A bunch of computers managing data with fancy math tools might not seem like a big deal. But as we’ll explain in the next chapter, record-keeping systems, and specifically ledgers, are at the heart of how societies function. Without them we wouldn’t generate sufficient trust to enter into exchanges, to do business, to build organizations and form alliances. So, the prospects of improving that core function and of not having to rely on a centralized entity to perform it have profound implications.

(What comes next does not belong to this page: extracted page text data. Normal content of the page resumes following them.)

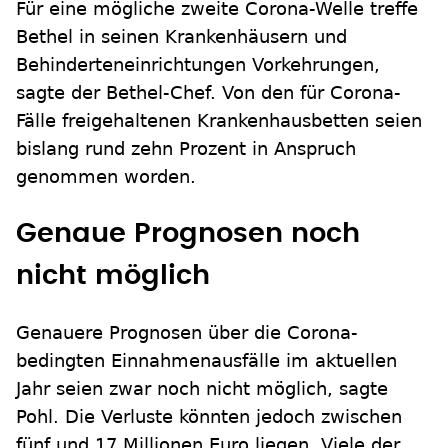
Für eine mögliche zweite Corona-Welle treffe
Bethel in seinen Krankenhäusern und
Behinderteneinrichtungen Vorkehrungen,
sagte der Bethel-Chef. Von den für Corona-
Fälle freigehaltenen Krankenhausbetten seien
bislang rund zehn Prozent in Anspruch
genommen worden.
Genaue Prognosen noch
nicht möglich
Genauere Prognosen über die Corona-
bedingten Einnahmenausfälle im aktuellen
Jahr seien zwar noch nicht möglich, sagte
Pohl. Die Verluste könnten jedoch zwischen
fünf und 17 Millionen Euro liegen. Viele der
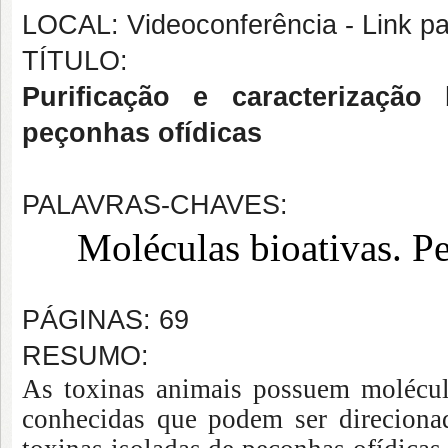
LOCAL: Videoconferência - Link 
TÍTULO:
Purificação e caracterização
peçonhas ofídicas
PALAVRAS-CHAVES:
Moléculas bioativas. P
PÁGINAS: 69
RESUMO:
As toxinas animais possuem molécula
conhecidas que podem ser direciona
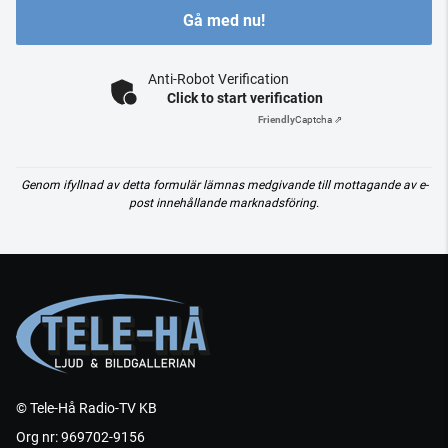
Gå med nu!
Anti-Robot Verification
Click to start verification
Friendly
Captcha ⇗
Genom ifyllnad av detta formulär lämnas medgivande till mottagande av e-
post innehållande marknadsföring.
© Tele-Hå Radio-TV KB
Org nr: 969702-9156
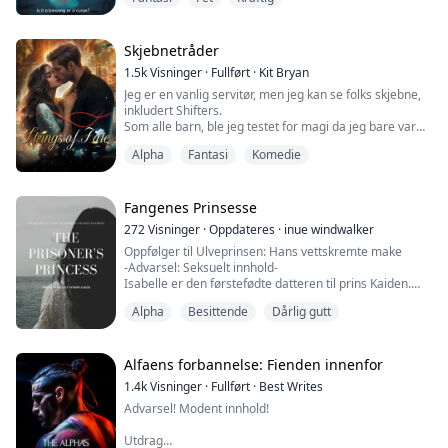
godt hjerte og var alltid klar til å redde et liv. 'Et liv tapt
er ett liv for mye.' Det var det hun alltid sa når jeg
prøvde å be henne tilbringe mer tid med meg. Da hun
fortalte meg at hun var gravid med deg, avviste jeg
Skjebnetråder
graviditeten. Det var den største feilen i...
1.5k
Visninger
·
Fullført
·
Kit Bryan
Jeg er en vanlig servitør, men jeg kan se folks skjebne,
inkludert Shifters.
Som alle barn, ble jeg testet for magi da jeg bare var
noen dager gammel. Siden min spesifikke blodlinje er
Alpha
Fantasi
Komedie
ukjent og min magi er uidentifiserbar, ble jeg merket
med et delikat virvlende mønster rundt min øvre høyre
arm.
Fangenes Prinsesse
Jeg har magi, akkurat som testene viste, men den har
272
Visninger
·
Oppdateres
·
inue windwalker
aldri stemt overens med noen kjent magisk art.
Oppfølger til Ulveprinsen: Hans vettskremte make
-Advarsel: Seksuelt innhold-
...
Isabelle er den førstefødte datteren til prins Kaiden.
Hennes drøm er å følge i farens fotspor. Men hun kan
Alpha
Besittende
Dårlig gutt
ikke konkurrere med sine kullsøsken. For å gjøre vondt
verre, kan hun ikke finne sin sjelevenn. Det virker som
om alt peker på at hun må gjøre noe hun aldri har gjort
før: forlate flokken. Men kan hun håndtere hvem...
Alfaens forbannelse: Fienden innenfor
1.4k
Visninger
·
Fullført
·
Best Writes
Advarsel! Modent innhold!
Utdrag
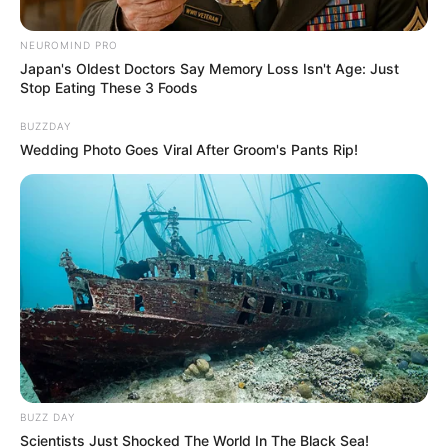
NEUROMIND PRO
Japan's Oldest Doctors Say Memory Loss Isn't Age: Just
Stop Eating These 3 Foods
DECLARACIÓN DE RENTA
BUZZDAY
¿Debe declarar renta este año? La
Wedding Photo Goes Viral After Groom's Pants Rip!
DIAN tiene una forma fácil de
comprobarlo
PRIMA
Empleados recibirán
$1'000.000 extra en junio:
alcanzará para ponerse al
día con deudas
BUZZ DAY
FIESTAS EN CARTAGENA
Scientists Just Shocked The World In The Black Sea!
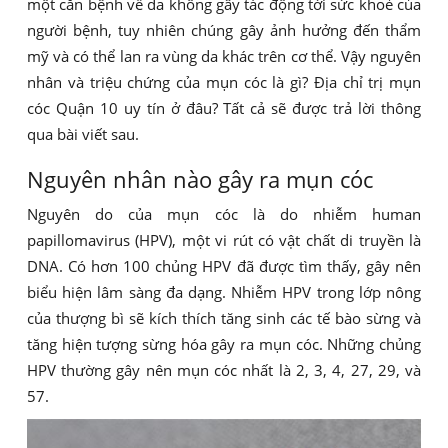
một căn bệnh về da không gây tác động tới sức khoẻ của
người bệnh, tuy nhiên chúng gây ảnh hưởng đến thẩm
mỹ và có thể lan ra vùng da khác trên cơ thể. Vậy nguyên
nhân và triệu chứng của mụn cóc là gì? Địa chỉ trị mụn
cóc Quận 10 uy tín ở đâu? Tất cả sẽ được trả lời thông
qua bài viết sau.
Nguyên nhân nào gây ra mụn cóc
Nguyên do của mụn cóc là do nhiễm human
papillomavirus (HPV), một vi rút có vật chất di truyền là
DNA. Có hơn 100 chủng HPV đã được tìm thấy, gây nên
biểu hiện lâm sàng đa dạng. Nhiễm HPV trong lớp nông
của thượng bì sẽ kích thích tăng sinh các tế bào sừng và
tăng hiện tượng sừng hóa gây ra mụn cóc. Những chủng
HPV thường gây nên mụn cóc nhất là 2, 3, 4, 27, 29, và
57.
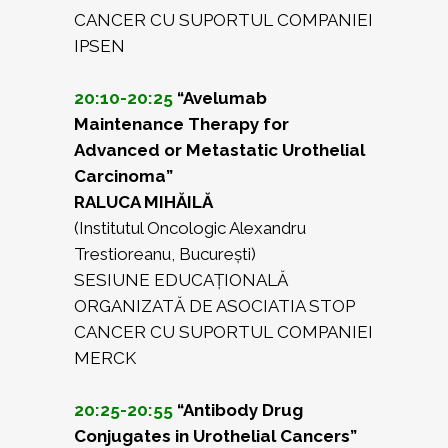
CANCER CU SUPORTUL COMPANIEI
IPSEN
20:10-20:25
“Avelumab
Maintenance Therapy for
Advanced or Metastatic Urothelial
Carcinoma”
RALUCA MIHĂILĂ
(Institutul Oncologic Alexandru
Trestioreanu, București)
SESIUNE EDUCAȚIONALĂ
ORGANIZATĂ DE ASOCIATIA STOP
CANCER CU SUPORTUL COMPANIEI
MERCK
20:25-20:55
“Antibody Drug
Conjugates in Urothelial Cancers”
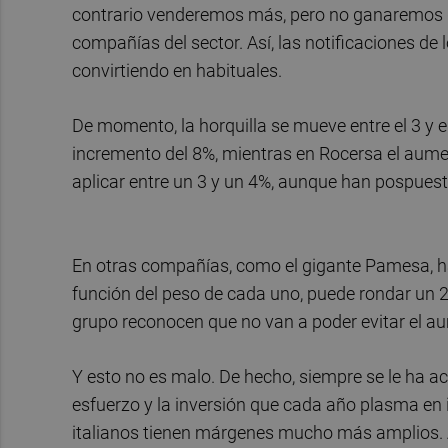
contrario venderemos más, pero no ganaremos di
compañías del sector. Así, las notificaciones de
convirtiendo en habituales.
De momento, la horquilla se mueve entre el 3 y 
incremento del 8%, mientras en Rocersa el aum
aplicar entre un 3 y un 4%, aunque han pospuesto
En otras compañías, como el gigante Pamesa, ha
función del peso de cada uno, puede rondar un 
grupo reconocen que no van a poder evitar el a
Y esto no es malo. De hecho, siempre se le ha a
esfuerzo y la inversión que cada año plasma en 
italianos tienen márgenes mucho más amplios. 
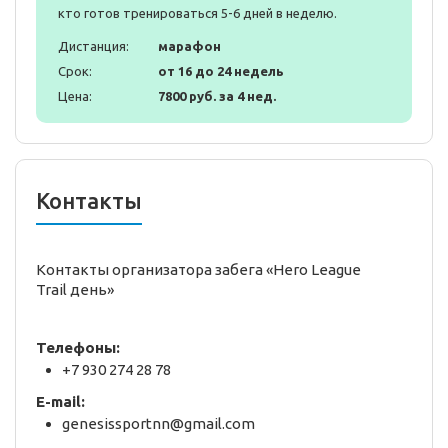
кто готов тренироваться 5-6 дней в неделю.
Дистанция:
марафон
Срок:
от 16 до 24 недель
Цена:
7800 руб. за 4 нед.
Контакты
Контакты организатора забега «Hero League
Trail день»
Телефоны:
+7 930 274 28 78
E-mail:
genesissportnn@gmail.com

This model should enable true peer-to-peer commerce, eliminating middlemen from all sorts of business operations. And because it has the capacity to inspire trust in our data records so that individuals and businesses can engage in the economy without fear of being duped, it could herald a new age of open data and transparency. Essentially, it should let people share more. And with the positive, multiplier effects that this kind of open sharing has on networks of economic activity, more engagement should in turn create more business opportunities.
Blockchains point the entire digital economy toward something people are calling the Internet of Value. Whereas the first version of the Internet allowed people to send information directly to each other, in the Internet of Value people can send anything of value to each other, be it currencies, assets, or valuable data that was previously too sensitive to transmit online. If the first phases of the Internet created huge opportunities for wealth creation and new business models by helping people jump the fences and get on the playing field, this next one promises to remove the fences altogether. In theory, it means that everyone with access to a device and the Internet can participate directly in the global economy. Thus, the hope is that we will greatly expand the pool of open-source innovation from which all sorts of powerful ideas will emerge.

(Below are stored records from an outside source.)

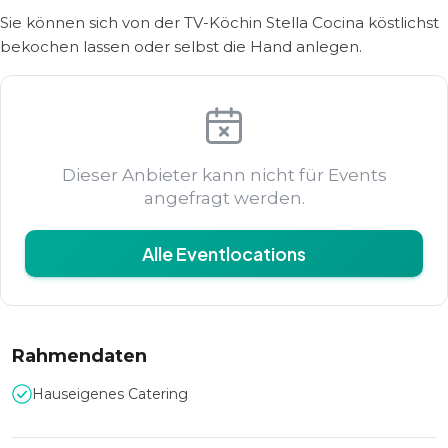
Sie können sich von der TV-Köchin Stella Cocina köstlichst
bekochen lassen oder selbst die Hand anlegen.
Dieser Anbieter kann nicht für Events
angefragt werden.
Alle Eventlocations
Rahmendaten
Hauseigenes Catering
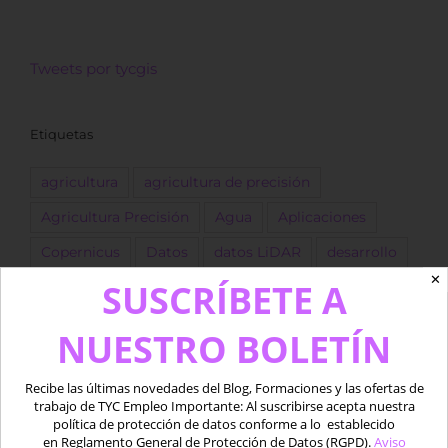
Tweets por tycgis
Etiquetas
agricultura
agricultura de precisión
Agricultura Precisión
Agua
Aplicaciones
Copernicus
Datos
datos LiDAR
desarrollo
✕
SUSCRÍBETE A
Descarga
dron
Drones
empleo
ESA
forestal
Fotogrametría
GEE
GIS
golf
NUESTRO BOLETÍN
Google Earth Engine
IA
Imágenes
Recibe las últimas novedades del Blog, Formaciones y las ofertas de
Imágenes satélite
ingeniero
Landsat
trabajo de TYC Empleo Importante: Al suscribirse acepta nuestra
política de protección de datos conforme a lo establecido
LIDAR
marino
Medio acuático
Oferta
en Reglamento General de Protección de Datos (RGPD).
Aviso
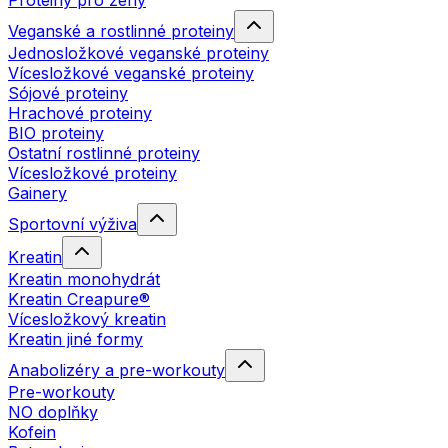
Proteiny pro ženy
Veganské a rostlinné proteiny
Jednosložkové veganské proteiny
Vícesložkové veganské proteiny
Sójové proteiny
Hrachové proteiny
BIO proteiny
Ostatní rostlinné proteiny
Vícesložkové proteiny
Gainery
Sportovní výživa
Kreatin
Kreatin monohydrát
Kreatin Creapure®
Vícesložkový kreatin
Kreatin jiné formy
Anabolizéry a pre-workouty
Pre-workouty
NO doplňky
Kofein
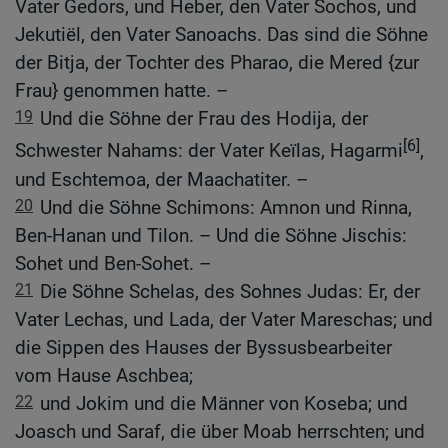
Vater Gedors, und Heber, den Vater Sochos, und
Jekutiël, den Vater Sanoachs. Das sind die Söhne
der Bitja, der Tochter des Pharao, die Mered {zur
Frau} genommen hatte. –
19
Und die Söhne der Frau des Hodija, der
[6]
Schwester Nahams: der Vater Keïlas, Hagarmi
,
und Eschtemoa, der Maachatiter. –
20
Und die Söhne Schimons: Amnon und Rinna,
Ben-Hanan und Tilon. – Und die Söhne Jischis:
Sohet und Ben-Sohet. –
21
Die Söhne Schelas, des Sohnes Judas: Er, der
Vater Lechas, und Lada, der Vater Mareschas; und
die Sippen des Hauses der Byssusbearbeiter
vom Hause Aschbea;
22
und Jokim und die Männer von Koseba; und
Joasch und Saraf, die über Moab herrschten; und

Think of how disintermediation has already transformed the global economy in the earlier Internet era and you get a sense of how sweeping this next phase could be. Consider, for example, how the outsourcing of technical advice, Web design, and even accounting services disrupted jobs in Western countries and fostered economic growth in places like Bangalore, India. Or think of how Craigslist, which allowed people to post ads for anything at zero cost on a site that had global reach, completely decimated the classified ads business and, ultimately, shuttered hundreds of local newspapers. If blockchain technology lives up to its promise to decentralize and disintermediate so much of our economy, these prior disruptions may seem minuscule by comparison.

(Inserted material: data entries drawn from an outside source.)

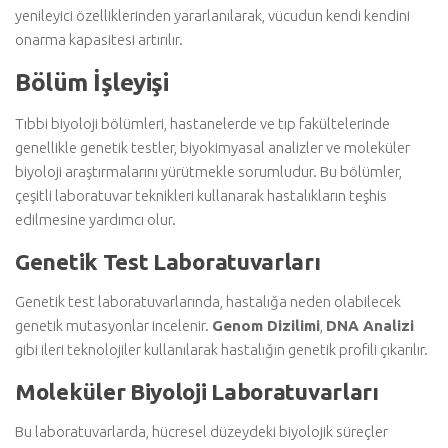
yenileyici özelliklerinden yararlanılarak, vücudun kendi kendini
onarma kapasitesi artırılır.
Bölüm İşleyişi
Tıbbi biyoloji bölümleri, hastanelerde ve tıp fakültelerinde
genellikle genetik testler, biyokimyasal analizler ve moleküler
biyoloji araştırmalarını yürütmekle sorumludur. Bu bölümler,
çeşitli laboratuvar teknikleri kullanarak hastalıkların teşhis
edilmesine yardımcı olur.
Genetik Test Laboratuvarları
Genetik test laboratuvarlarında, hastalığa neden olabilecek
genetik mutasyonlar incelenir.
Genom Dizilimi
,
DNA Analizi
gibi ileri teknolojiler kullanılarak hastalığın genetik profili çıkarılır.
Moleküler Biyoloji Laboratuvarları
Bu laboratuvarlarda, hücresel düzeydeki biyolojik süreçler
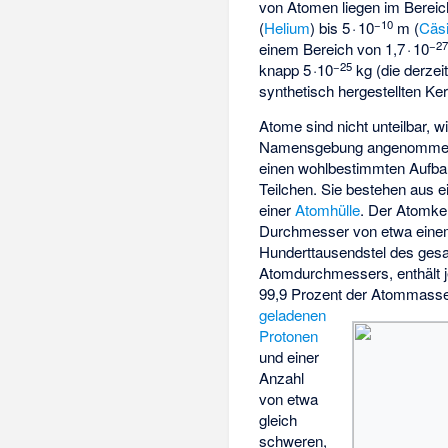
von Atomen liegen im Bereich
−10
(
Helium
) bis 5 · 10
m (
Cäs
−2
einem Bereich von 1,7 · 10
−25
knapp 5 ·10
kg (die derzei
synthetisch hergestellten Ker
Atome sind nicht unteilbar, 
Namensgebung angenommen,
einen wohlbestimmten Aufba
Teilchen. Sie bestehen aus 
einer
Atomhülle
. Der Atomke
Durchmesser von etwa eine
Hunderttausendstel des ges
Atomdurchmessers, enthält 
99,9 Prozent der Atommasse
geladenen
Protonen
und einer
Anzahl
von etwa
gleich
schweren,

As we’ll discuss in the pages ahead, there’s still much work to do to get this technology ready for prime time. In fact, it may never be scalable to the size needed to make a difference. Nonetheless, people across every industry are coming to recognize its potential power. They’re starting to realize that resolving trust barriers could allow all of us to do more with what we have: to deploy our assets, our ideas, our creativity into whatever productive endeavor takes our fancy. If I can trust another person’s claims—about their educational credentials, for example, or their assets, or their professional reputation—because they’ve been objectively verified by a decentralized system, then I can go into direct business with them. I can give them a job. I can collaborate on a joint venture. I can share sensitive business information with them. All without having to rely on middlemen like lawyers, escrow agents, and others who add costs and inefficiencies to our exchanges. These kinds of agreements are the stuff of economic growth. They fuel innovation and prosperity. Any technology that reduces friction and makes such collaborations happen should benefit everybody, in other words.
Still, there’s nothing to say this will assuredly play out in a way that’s best for the world. We’ve seen how the Internet was co-opted by corporations and how that centralization has caused problems—from creating big siloes of personal data for shady hackers to steal to incentivizing disinformation campaigns that distort our democracy. So, it’s crucial that we not let the people with the greatest capacity to influence this technology shape it to suit only their narrow interests. As with the early days of the Internet, there is much work to be done to make this technology sufficiently safe, scalable, and attendant to everyone’s privacy concerns.
Blockchains are a social technology, a new blueprint for how to govern communities, whether we’re talking about frightened refugees in a desolate Jordanian outpost or an interbank market in which the world’s biggest financial institutions exchange trillions of dollars daily. By definition, getting blockchain technology right requires input from all sectors of society. You can treat that as a clarion call to take an interest, to get involved.